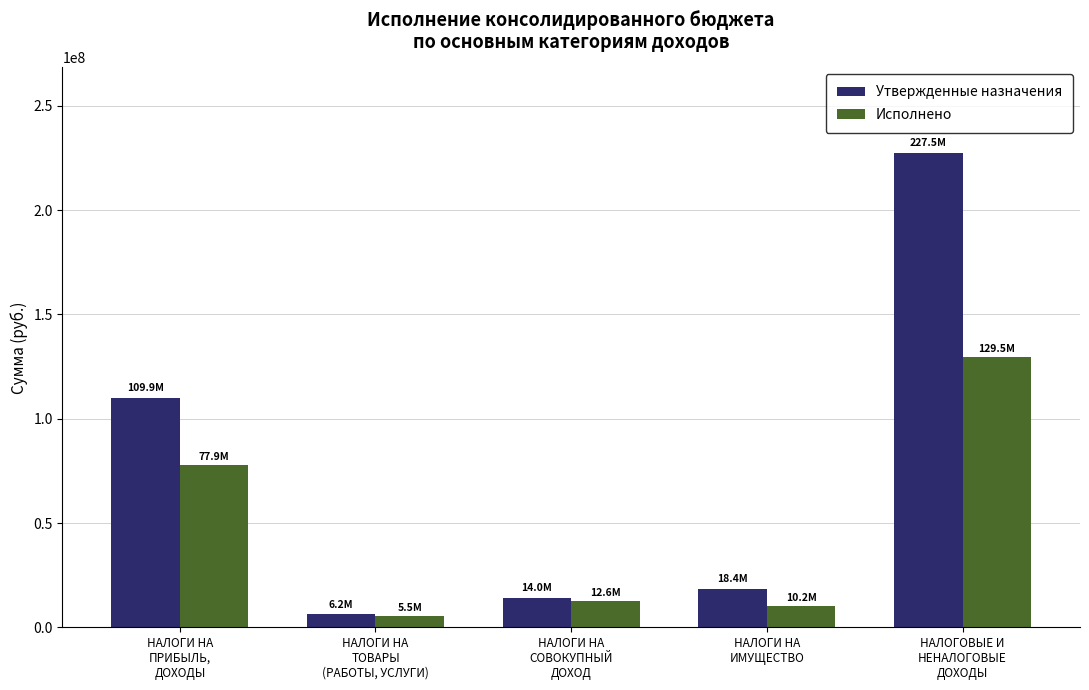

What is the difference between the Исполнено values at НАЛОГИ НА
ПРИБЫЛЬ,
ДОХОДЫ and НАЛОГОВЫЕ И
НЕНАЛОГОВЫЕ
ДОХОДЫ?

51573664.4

- - - - - - -

> [Request] Copy the material above word for word, leaving out the picture.

> [Exercise solution]
What is the difference between the Исполнено values at НАЛОГИ НА
ПРИБЫЛЬ,
ДОХОДЫ and НАЛОГОВЫЕ И
НЕНАЛОГОВЫЕ
ДОХОДЫ?

51573664.4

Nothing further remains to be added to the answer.